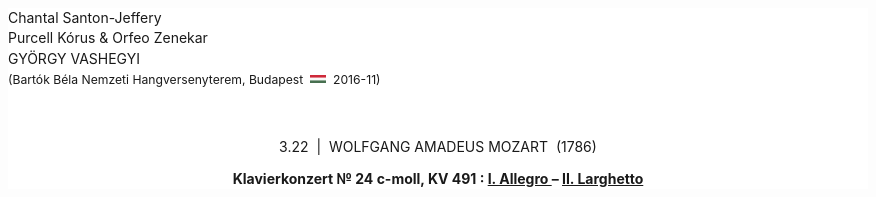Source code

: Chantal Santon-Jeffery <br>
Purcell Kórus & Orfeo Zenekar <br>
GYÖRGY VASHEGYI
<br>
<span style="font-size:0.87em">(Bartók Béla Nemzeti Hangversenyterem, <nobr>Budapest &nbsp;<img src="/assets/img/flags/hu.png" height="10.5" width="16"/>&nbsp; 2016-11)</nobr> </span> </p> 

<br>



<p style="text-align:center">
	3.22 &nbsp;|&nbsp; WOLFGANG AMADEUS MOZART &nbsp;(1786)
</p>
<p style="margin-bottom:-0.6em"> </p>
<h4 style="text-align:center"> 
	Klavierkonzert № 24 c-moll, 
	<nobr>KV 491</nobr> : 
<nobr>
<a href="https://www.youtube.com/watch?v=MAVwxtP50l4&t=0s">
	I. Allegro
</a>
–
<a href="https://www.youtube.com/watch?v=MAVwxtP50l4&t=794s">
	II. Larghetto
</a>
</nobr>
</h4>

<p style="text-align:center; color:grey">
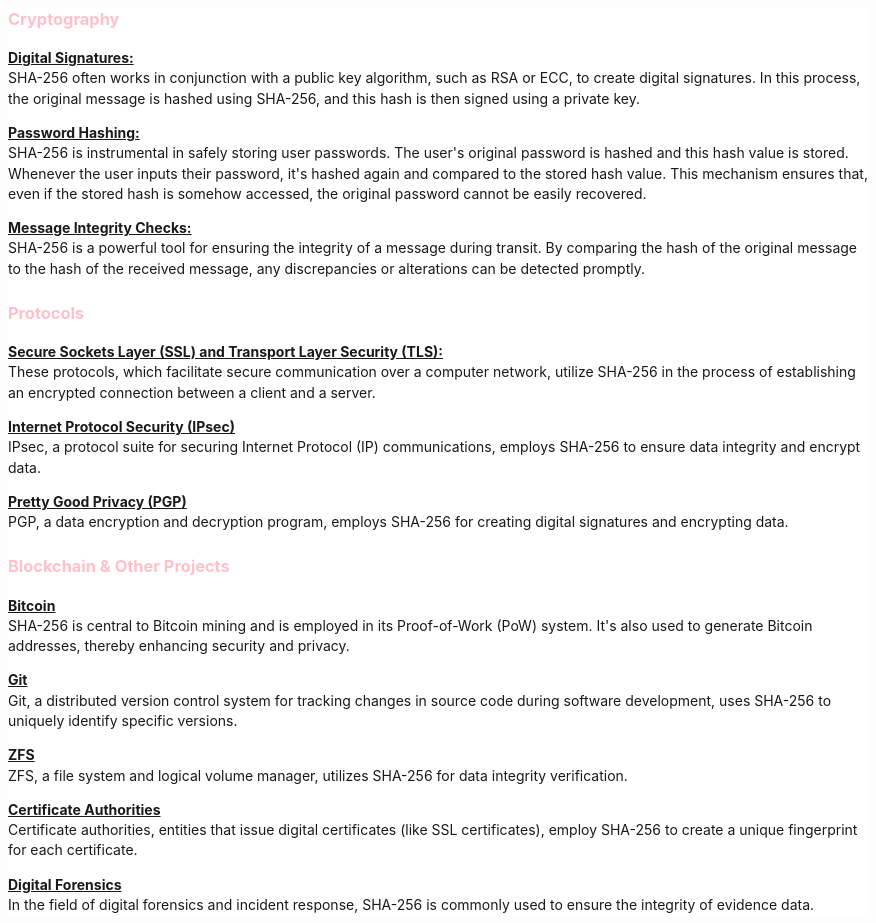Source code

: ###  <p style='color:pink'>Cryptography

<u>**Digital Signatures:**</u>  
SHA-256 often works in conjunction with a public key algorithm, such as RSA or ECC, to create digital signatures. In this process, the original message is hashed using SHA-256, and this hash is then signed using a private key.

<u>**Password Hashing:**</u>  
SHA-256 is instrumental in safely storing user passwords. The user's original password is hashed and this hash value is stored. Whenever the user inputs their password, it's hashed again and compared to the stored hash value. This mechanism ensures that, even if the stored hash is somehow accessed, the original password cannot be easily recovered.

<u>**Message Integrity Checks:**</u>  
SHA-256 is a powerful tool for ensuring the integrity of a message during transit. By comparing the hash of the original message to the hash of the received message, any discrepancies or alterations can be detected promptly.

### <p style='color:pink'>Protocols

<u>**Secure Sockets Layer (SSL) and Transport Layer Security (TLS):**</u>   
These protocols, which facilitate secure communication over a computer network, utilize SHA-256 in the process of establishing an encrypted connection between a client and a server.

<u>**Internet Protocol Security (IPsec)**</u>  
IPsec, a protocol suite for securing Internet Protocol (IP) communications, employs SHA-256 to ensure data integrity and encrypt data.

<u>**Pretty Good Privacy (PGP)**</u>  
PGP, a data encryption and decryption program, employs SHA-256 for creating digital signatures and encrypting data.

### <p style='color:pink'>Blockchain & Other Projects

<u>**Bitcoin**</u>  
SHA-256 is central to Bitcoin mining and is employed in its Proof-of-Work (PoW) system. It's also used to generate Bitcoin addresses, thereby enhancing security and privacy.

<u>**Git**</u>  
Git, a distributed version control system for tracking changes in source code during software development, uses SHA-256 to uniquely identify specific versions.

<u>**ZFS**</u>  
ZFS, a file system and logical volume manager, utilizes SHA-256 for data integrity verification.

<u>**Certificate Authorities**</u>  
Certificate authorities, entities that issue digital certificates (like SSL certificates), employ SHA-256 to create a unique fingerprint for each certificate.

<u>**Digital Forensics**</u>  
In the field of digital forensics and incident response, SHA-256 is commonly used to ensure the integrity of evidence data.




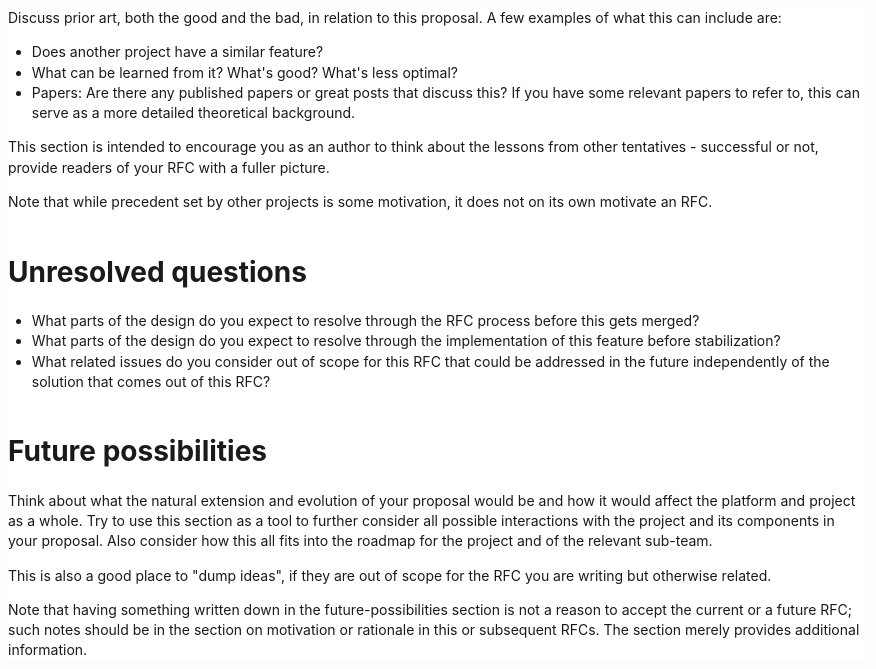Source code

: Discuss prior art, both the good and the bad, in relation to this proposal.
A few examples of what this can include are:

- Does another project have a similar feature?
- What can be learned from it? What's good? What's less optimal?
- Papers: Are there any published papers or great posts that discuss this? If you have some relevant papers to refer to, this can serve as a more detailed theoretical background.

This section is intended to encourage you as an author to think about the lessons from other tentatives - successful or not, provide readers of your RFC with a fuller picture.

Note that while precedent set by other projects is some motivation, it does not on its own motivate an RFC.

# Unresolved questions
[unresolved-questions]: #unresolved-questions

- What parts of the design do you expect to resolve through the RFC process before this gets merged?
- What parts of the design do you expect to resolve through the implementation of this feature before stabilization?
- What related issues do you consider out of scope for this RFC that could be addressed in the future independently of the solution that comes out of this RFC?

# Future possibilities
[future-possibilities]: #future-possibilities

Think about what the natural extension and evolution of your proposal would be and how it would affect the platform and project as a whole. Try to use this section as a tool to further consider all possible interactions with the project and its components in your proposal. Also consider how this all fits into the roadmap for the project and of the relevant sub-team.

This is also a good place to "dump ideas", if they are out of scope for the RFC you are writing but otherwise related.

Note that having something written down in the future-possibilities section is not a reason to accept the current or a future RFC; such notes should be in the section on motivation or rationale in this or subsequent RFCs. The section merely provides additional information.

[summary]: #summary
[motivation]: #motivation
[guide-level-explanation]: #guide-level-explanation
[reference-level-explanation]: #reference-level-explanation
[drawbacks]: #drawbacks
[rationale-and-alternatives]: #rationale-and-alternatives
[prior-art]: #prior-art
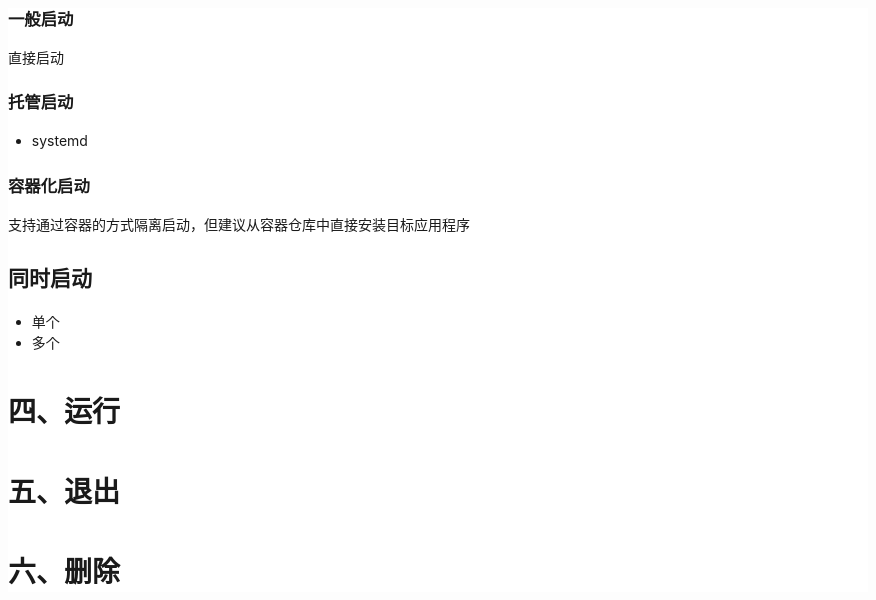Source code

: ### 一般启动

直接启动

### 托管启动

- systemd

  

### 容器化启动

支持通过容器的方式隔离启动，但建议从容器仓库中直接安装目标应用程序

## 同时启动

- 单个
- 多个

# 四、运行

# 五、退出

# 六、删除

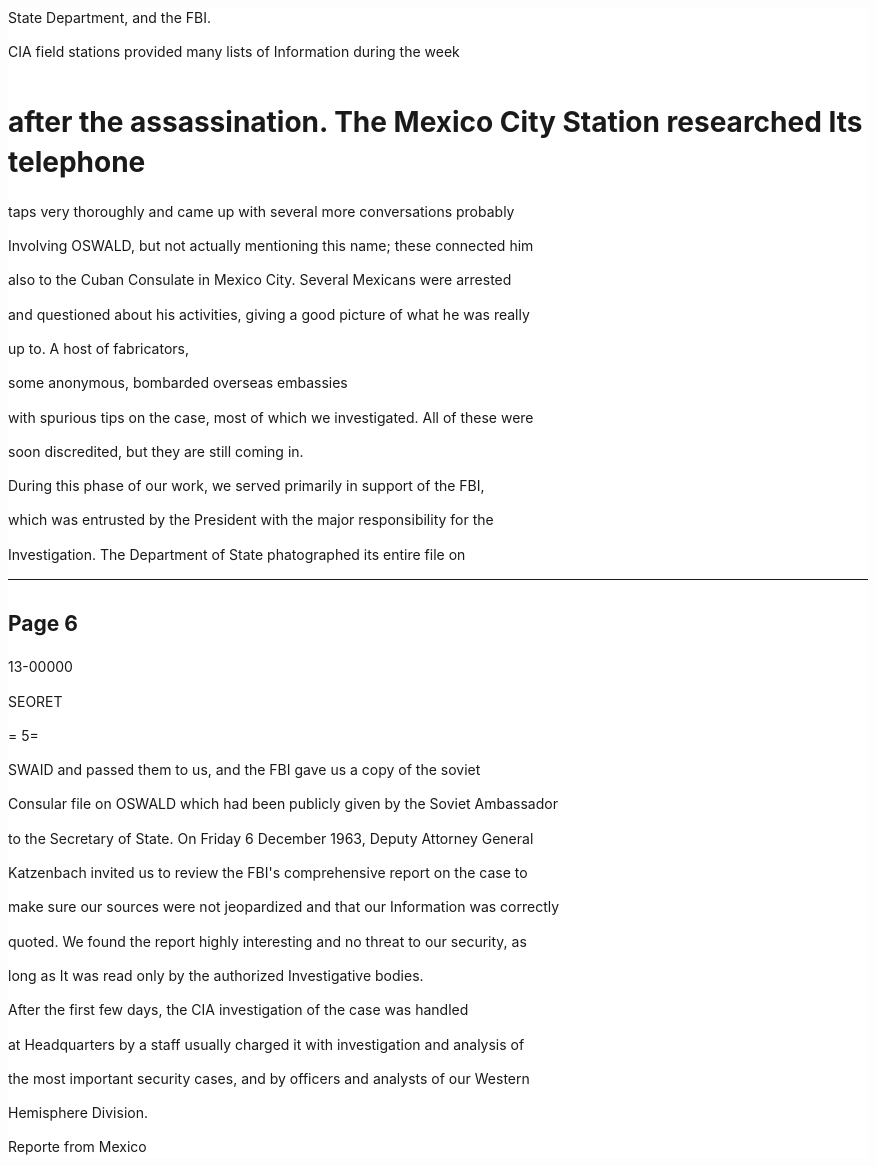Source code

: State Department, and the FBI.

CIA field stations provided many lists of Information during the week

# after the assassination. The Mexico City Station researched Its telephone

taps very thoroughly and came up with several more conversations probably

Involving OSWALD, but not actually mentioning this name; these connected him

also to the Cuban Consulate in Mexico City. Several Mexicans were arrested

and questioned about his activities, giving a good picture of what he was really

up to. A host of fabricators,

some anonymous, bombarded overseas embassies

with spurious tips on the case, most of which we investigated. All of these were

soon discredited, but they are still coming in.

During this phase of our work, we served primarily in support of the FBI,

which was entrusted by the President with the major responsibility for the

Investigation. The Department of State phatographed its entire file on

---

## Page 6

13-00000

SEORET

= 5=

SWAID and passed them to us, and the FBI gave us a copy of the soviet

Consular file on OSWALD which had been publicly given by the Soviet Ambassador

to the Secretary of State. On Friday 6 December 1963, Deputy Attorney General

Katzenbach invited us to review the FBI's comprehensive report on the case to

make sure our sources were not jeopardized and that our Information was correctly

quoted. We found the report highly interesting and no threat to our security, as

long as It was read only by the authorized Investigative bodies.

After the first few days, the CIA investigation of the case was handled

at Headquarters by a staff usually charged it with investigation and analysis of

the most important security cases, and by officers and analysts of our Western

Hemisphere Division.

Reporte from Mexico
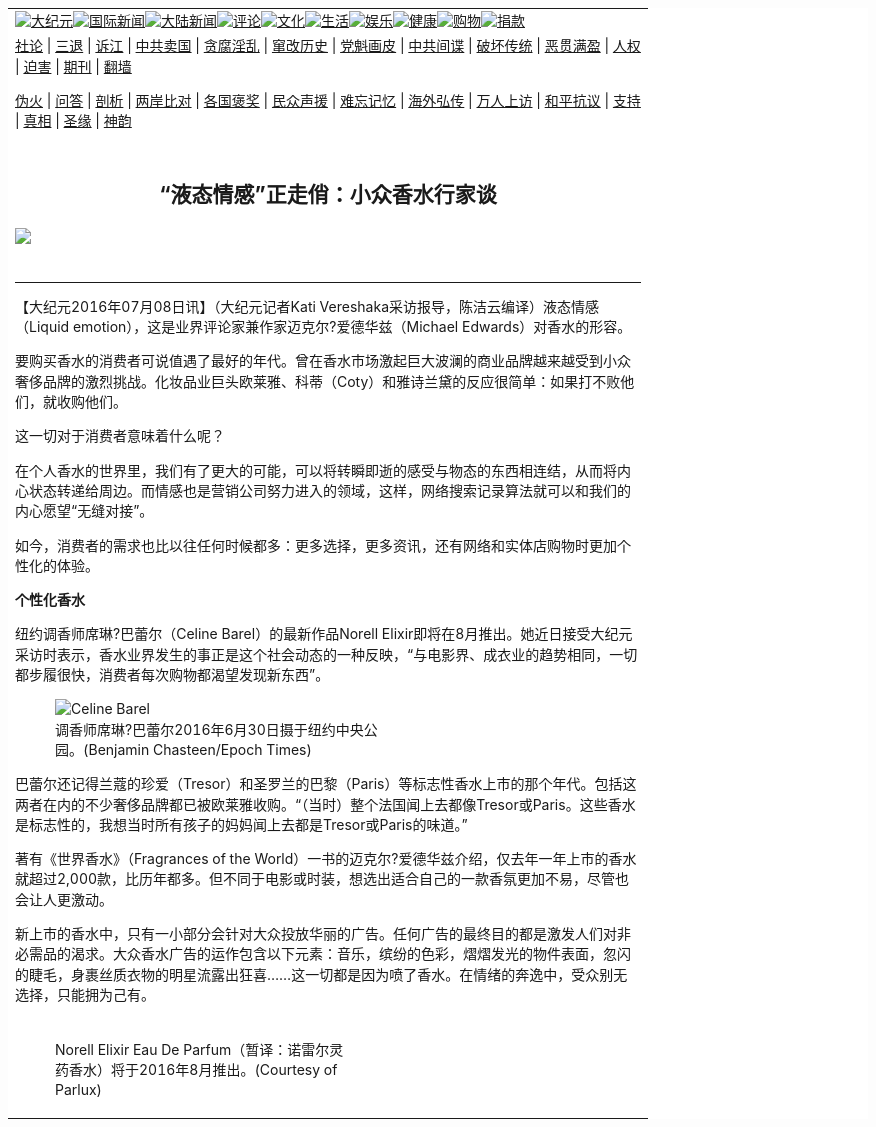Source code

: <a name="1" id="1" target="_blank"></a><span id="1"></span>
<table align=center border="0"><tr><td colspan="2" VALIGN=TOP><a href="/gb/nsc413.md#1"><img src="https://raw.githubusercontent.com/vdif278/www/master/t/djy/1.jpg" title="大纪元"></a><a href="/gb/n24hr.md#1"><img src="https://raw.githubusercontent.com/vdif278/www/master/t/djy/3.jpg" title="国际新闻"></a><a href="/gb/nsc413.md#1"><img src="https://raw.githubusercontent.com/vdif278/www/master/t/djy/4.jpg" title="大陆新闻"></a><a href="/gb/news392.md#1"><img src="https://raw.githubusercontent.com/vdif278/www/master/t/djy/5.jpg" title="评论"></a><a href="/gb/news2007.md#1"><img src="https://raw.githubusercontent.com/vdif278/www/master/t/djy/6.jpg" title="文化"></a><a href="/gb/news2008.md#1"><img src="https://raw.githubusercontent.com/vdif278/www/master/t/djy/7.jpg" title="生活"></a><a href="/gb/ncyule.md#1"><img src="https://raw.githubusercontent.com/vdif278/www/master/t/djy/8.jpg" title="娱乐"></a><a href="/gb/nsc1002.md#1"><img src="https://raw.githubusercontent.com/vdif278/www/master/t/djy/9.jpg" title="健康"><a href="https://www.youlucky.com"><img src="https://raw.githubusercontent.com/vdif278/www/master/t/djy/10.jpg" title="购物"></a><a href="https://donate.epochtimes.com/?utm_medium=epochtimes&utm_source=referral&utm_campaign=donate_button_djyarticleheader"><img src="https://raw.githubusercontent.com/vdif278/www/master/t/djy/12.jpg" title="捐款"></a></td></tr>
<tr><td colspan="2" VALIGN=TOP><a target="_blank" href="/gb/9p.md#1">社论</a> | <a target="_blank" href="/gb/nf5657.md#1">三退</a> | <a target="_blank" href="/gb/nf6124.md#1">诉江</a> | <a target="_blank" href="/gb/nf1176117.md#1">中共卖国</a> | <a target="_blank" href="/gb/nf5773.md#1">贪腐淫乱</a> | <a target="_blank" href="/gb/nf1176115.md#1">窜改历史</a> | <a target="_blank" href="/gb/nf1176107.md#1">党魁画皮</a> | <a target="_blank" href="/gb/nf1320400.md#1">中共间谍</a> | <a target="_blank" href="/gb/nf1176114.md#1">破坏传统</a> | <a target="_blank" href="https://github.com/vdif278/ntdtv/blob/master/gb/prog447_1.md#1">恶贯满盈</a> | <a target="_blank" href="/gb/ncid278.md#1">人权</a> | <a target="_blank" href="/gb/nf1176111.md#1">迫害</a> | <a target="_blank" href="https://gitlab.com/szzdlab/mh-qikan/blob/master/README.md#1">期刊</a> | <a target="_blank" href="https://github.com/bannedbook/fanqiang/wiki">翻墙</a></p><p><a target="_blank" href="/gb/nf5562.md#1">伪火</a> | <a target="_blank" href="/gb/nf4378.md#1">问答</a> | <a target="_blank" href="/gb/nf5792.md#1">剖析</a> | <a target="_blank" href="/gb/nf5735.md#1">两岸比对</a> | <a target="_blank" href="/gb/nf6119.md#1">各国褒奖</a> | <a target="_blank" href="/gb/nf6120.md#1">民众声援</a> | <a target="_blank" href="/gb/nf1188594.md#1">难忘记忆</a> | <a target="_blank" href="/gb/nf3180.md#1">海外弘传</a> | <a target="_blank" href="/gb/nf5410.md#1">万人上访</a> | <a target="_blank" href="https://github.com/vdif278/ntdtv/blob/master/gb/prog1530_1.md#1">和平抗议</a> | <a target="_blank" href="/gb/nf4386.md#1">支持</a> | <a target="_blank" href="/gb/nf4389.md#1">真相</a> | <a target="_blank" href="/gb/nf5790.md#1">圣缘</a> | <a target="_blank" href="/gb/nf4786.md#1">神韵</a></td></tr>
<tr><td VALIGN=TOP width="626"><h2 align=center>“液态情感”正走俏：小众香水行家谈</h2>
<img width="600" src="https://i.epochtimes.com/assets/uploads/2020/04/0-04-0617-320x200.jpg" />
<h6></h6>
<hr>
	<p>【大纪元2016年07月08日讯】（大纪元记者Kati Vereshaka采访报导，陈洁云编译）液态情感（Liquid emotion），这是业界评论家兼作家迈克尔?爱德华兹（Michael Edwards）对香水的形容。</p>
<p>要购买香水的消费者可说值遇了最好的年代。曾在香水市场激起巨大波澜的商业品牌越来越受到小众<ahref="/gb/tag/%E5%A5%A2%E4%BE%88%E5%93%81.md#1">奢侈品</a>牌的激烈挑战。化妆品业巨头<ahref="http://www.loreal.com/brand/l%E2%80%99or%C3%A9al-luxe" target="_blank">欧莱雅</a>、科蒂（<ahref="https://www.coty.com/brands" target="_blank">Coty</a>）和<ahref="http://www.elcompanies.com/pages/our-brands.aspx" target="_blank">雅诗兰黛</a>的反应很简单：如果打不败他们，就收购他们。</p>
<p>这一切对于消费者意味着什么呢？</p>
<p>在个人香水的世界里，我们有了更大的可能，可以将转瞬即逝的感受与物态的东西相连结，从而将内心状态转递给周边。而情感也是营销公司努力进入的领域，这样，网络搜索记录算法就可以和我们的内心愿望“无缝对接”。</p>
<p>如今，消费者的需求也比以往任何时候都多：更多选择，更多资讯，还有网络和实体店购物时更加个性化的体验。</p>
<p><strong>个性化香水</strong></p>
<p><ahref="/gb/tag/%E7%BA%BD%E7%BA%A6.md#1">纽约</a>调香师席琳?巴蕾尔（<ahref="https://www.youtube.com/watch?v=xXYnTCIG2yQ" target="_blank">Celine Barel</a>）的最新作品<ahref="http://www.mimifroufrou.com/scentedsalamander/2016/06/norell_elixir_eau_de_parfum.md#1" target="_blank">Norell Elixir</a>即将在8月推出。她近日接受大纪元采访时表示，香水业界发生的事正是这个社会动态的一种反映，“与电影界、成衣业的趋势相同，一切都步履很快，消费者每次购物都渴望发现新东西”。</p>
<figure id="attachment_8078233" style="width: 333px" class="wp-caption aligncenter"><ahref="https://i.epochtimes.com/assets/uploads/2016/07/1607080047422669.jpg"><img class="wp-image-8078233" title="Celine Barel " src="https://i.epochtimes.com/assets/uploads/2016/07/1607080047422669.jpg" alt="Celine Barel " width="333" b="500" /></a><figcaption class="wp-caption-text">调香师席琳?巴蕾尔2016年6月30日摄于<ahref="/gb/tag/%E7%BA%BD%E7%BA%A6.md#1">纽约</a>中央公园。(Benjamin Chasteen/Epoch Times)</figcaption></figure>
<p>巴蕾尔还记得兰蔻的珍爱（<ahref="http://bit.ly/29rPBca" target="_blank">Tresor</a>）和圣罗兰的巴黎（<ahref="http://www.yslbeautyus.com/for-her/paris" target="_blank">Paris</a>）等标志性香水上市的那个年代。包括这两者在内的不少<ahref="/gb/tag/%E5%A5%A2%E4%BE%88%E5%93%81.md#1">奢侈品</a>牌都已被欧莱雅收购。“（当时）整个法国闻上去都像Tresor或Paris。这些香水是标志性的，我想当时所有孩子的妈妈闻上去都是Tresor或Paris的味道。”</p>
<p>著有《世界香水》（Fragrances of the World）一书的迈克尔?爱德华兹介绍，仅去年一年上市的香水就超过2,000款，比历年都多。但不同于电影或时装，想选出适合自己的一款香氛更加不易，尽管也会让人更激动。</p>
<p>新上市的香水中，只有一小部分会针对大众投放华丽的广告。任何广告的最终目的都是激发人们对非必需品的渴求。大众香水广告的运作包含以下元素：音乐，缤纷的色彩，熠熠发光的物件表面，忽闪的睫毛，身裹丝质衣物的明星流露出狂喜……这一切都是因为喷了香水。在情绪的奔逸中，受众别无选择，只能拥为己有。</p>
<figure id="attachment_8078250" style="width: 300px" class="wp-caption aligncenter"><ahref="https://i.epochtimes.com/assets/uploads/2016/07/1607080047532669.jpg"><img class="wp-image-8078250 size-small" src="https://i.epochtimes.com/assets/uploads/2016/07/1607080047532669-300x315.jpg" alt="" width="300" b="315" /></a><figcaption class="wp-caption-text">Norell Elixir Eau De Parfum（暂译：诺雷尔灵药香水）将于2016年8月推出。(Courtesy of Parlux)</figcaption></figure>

____

## Your assignment:
When a line in the listing above holds the word "data", copy it.

## Your response:
IPsec, a protocol suite for securing Internet Protocol (IP) communications, employs SHA-256 to ensure data integrity and encrypt data.
PGP, a data encryption and decryption program, employs SHA-256 for creating digital signatures and encrypting data.
ZFS, a file system and logical volume manager, utilizes SHA-256 for data integrity verification.
In the field of digital forensics and incident response, SHA-256 is commonly used to ensure the integrity of evidence data.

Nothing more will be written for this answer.